> [Arbeitsauftrag 1]
Gib den Abschnitt der Auflistung von der Zeile mit „contact@claire-chamberlin.fr“ bis zum Ende der Auflistung Zeile für Zeile unverändert wieder, beide Enden eingeschlossen. Die Bildvermerke lässt du dabei weg.

> [Lesetext]
# # # #
Freitag, 28. November 2014

Gefahr

Leo ist ein berühmter Schriftsteller und kommt mit der Aufmerksamkeit der Presse nicht aus. Er ärgert sich über die ständig selben Fragen, die ihm gestellt werden, darüber, dass er immer dieselbe Rede in gleich aussehenden Villen halten muss. Er wird von Elisabeth durch die Geschichte begleitet. Sie ist bei den Médecins sans frontièrs. Dementsprechend haben beide eine ganz andere Ansicht vom Leben und von Gefahr. 
Im ersten Kapitel hatten wir Ebling, der sich über Ruhm freut, der es mag, dass alles was er sagt als gut empfunden wird. Seinen Aussagen und Meinungen wird immer zugestimmt und er fühlt sich wichtig. Hier jedoch wird der Ruhm zum Verhängnis. Dieses Kapitel zeigt auch die weniger schönen Seiten und dass es nicht besonders einfach ist damit umzugehen, wenn man auch die Konsequenzen dazu tragen muss. Diese beiden Seiten des Ruhms habe ich auch in meinen Vorüberlegungen bereits beschrieben. 
„Sie sah aus dem Fenster. Vom Plakat auf dem Hochhaus gegenüber starrte sie das Gesicht Ralf Tanners an, (...) In der Lobby eines Hotels war Tanner von einer Frau angeschrien und geohrfeigt worden. Mehrere Touristen hatten es gefilmt, jetzt fand man die Szene auf YouTube. Und falls Carl, Henri und Paul erschossen würden, geköpft, gesteinigt oder lebendig verbrannt, so standen die Chancen nicht schlecht, dass man auch das würde sehen können.“ (Kehlmann, 2009, S.40).
# # # #
> [Bereitgestellte Daten]
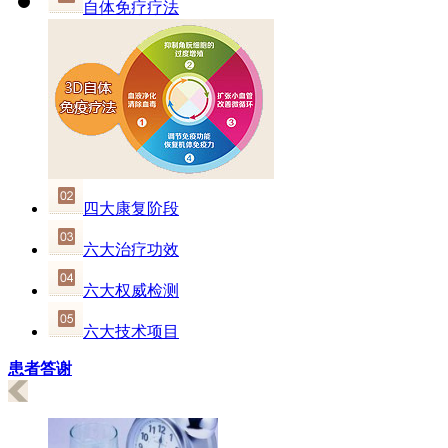
自体免疗疗法
四大康复阶段
六大治疗功效
六大权威检测
六大技术项目
患者答谢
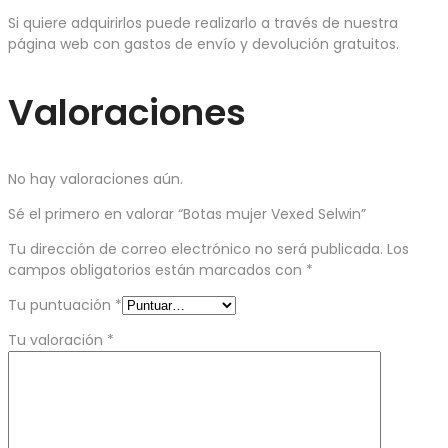
Si quiere adquirirlos puede realizarlo a través de nuestra
página web con gastos de envío y devolución gratuitos.
Valoraciones
No hay valoraciones aún.
Sé el primero en valorar “Botas mujer Vexed Selwin”
Tu dirección de correo electrónico no será publicada.
Los
campos obligatorios están marcados con
*
Tu puntuación
*
Tu valoración
*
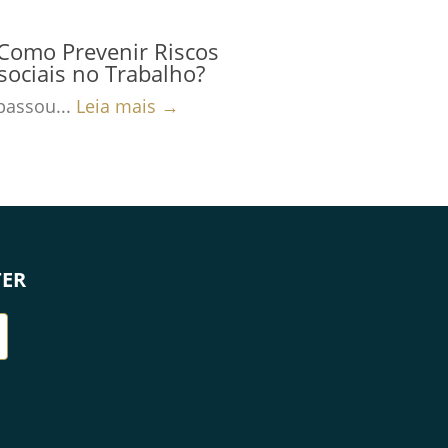
Como Prevenir Riscos
sociais no Trabalho?
passou...
Leia mais →
TER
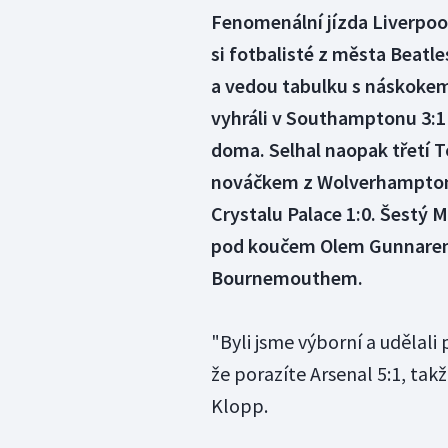
Fenomenální jízda Liverpool
si fotbalisté z města Beatle
a vedou tabulku s náskokem
vyhráli v Southamptonu 3:1 
doma. Selhal naopak třetí
nováčkem z Wolverhamptonu 
Crystalu Palace 1:0. Šestý M
pod koučem Olem Gunnarem 
Bournemouthem.
"Byli jsme výborní a udělali 
že porazíte Arsenal 5:1, tak
Klopp.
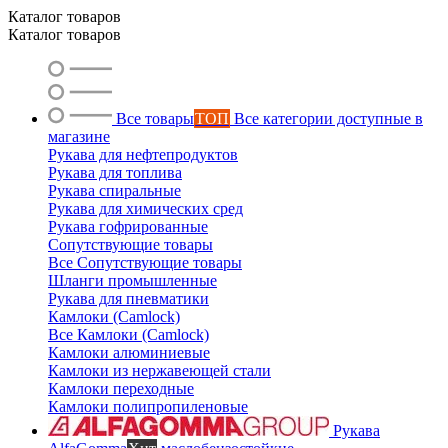
Ольга
Каталог товаров
Маслобензостойкие рукава
Каталог товаров
Все товары
ТОП
Все категории доступные в
магазине
Рукава для нефтепродуктов
Рукава для топлива
Рукава спиральные
Рукава для химических сред
Рукава гофрированные
Сопутствующие товары
Все Сопутствующие товары
Шланги промышленные
Рукава для пневматики
Камлоки (Camlock)
Все Камлоки (Camlock)
Камлоки алюминиевые
Камлоки из нержавеющей стали
Камлоки переходные
Камлоки полипропиленовые
Рукава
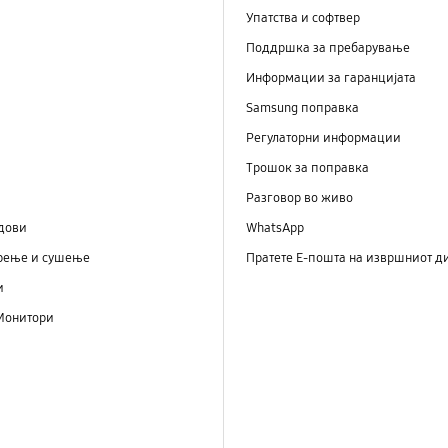
Упатства и софтвер
Поддршка за пребарување
Информации за гаранцијата
Samsung поправка
Регулаторни информации
Трошок за поправка
Разговор во живо
дови
WhatsApp
рење и сушење
Пратете Е-пошта на извршниот д
и
Монитори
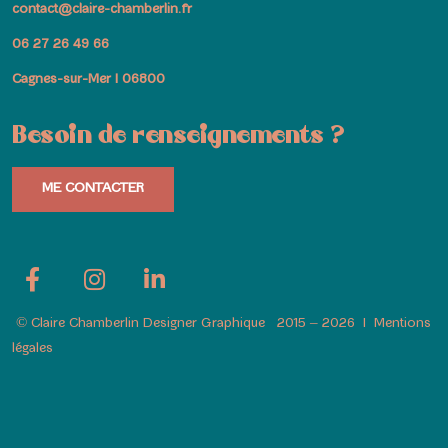
contact@claire-chamberlin.fr
06 27 26 49 66
Cagnes-sur-Mer I 06800
Besoin de renseignements ?
ME CONTACTER
© Claire Chamberlin Designer Graphique 2015 – 2026
I
Mentions
légales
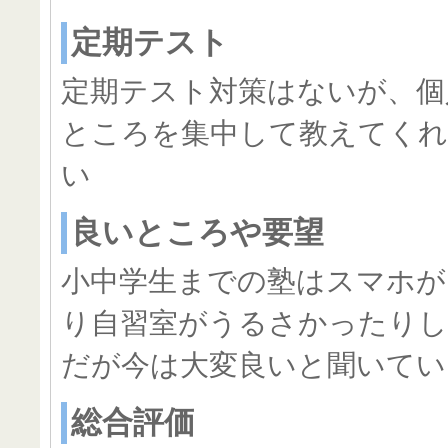
定期テスト
定期テスト対策はないが、個
ところを集中して教えてく
い
良いところや要望
小中学生までの塾はスマホが
り自習室がうるさかったり
だが今は大変良いと聞いてい
総合評価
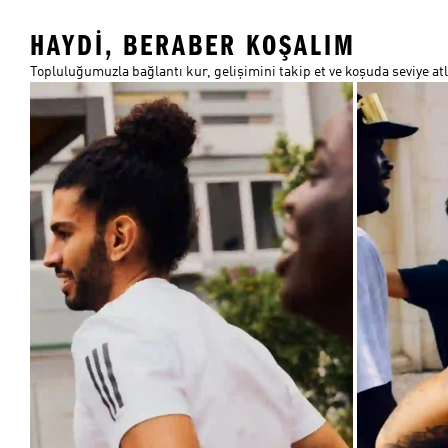
HAYDI, BERABER KOŞALIM
Topluluğumuzla bağlantı kur, gelişimini takip et ve koşuda seviye atl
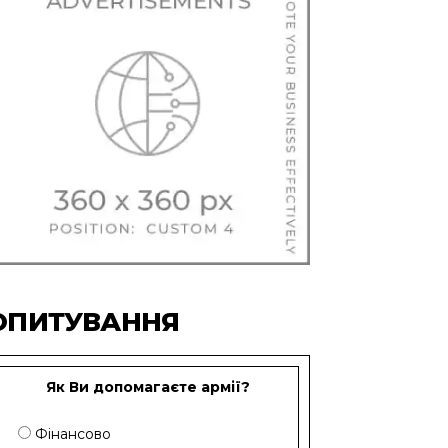
ОПИТУВАННЯ
Як Ви допомагаєте армії?
Фінансово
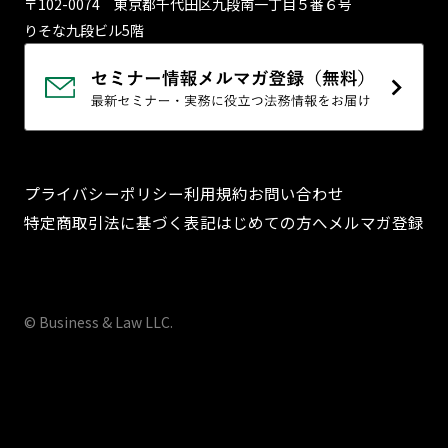
〒102-0074 東京都千代⽥区九段南⼀丁⽬５番６号
りそな九段ビル5階
プライバシーポリシー
利用規約
お問い合わせ
特定商取引法に基づく表記
はじめての方へ
メルマガ登録
© Business & Law LLC.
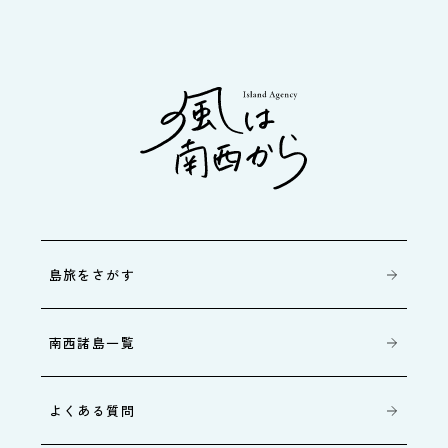
島旅をさがす
南西諸島一覧
よくある質問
# # # #
> [Arbeitsauftrag 2]
Warum sehen Leo und Elisabeth laut dem Lesetext das Leben und die Gefahr so unterschiedlich? Antworte in ein bis drei Sätzen.

> [Antwort 1]
contact@claire-chamberlin.fr
06 27 26 49 66
Cagnes-sur-Mer I 06800
Besoin de renseignements ?
ME CONTACTER
© Claire Chamberlin Designer Graphique 2015 – 2026
I
Mentions
légales
定期テスト
定期テスト対策はないが、個
ところを集中して教えてく
い
良いところや要望
小中学生までの塾はスマホが
り自習室がうるさかったり
だが今は大変良いと聞いてい
総合評価
HAYDI, BERABER KOŞALIM
Topluluğumuzla bağlantı kur, gelişimini takip et ve koşuda seviye atl
ОПИТУВАННЯ
Як Ви допомагаєте армії?
Фінансово
〒102-0074 東京都千代⽥区九段南⼀丁⽬５番６号
りそな九段ビル5階
プライバシーポリシー
利用規約
お問い合わせ
特定商取引法に基づく表記
はじめての方へ
メルマガ登録
© Business & Law LLC.
島旅をさがす
南西諸島一覧
よくある質問

> [Antwort 2]
Leo ist ein berühmter Schriftsteller. Er ärgert sich über die Presse, über die immer gleichen Fragen und darüber, dass er immer dieselbe Rede halten muss. Elisabeth dagegen ist bei den Médecins sans frontièrs, und deshalb haben die beiden eine ganz andere Sicht auf das Leben und auf Gefahr.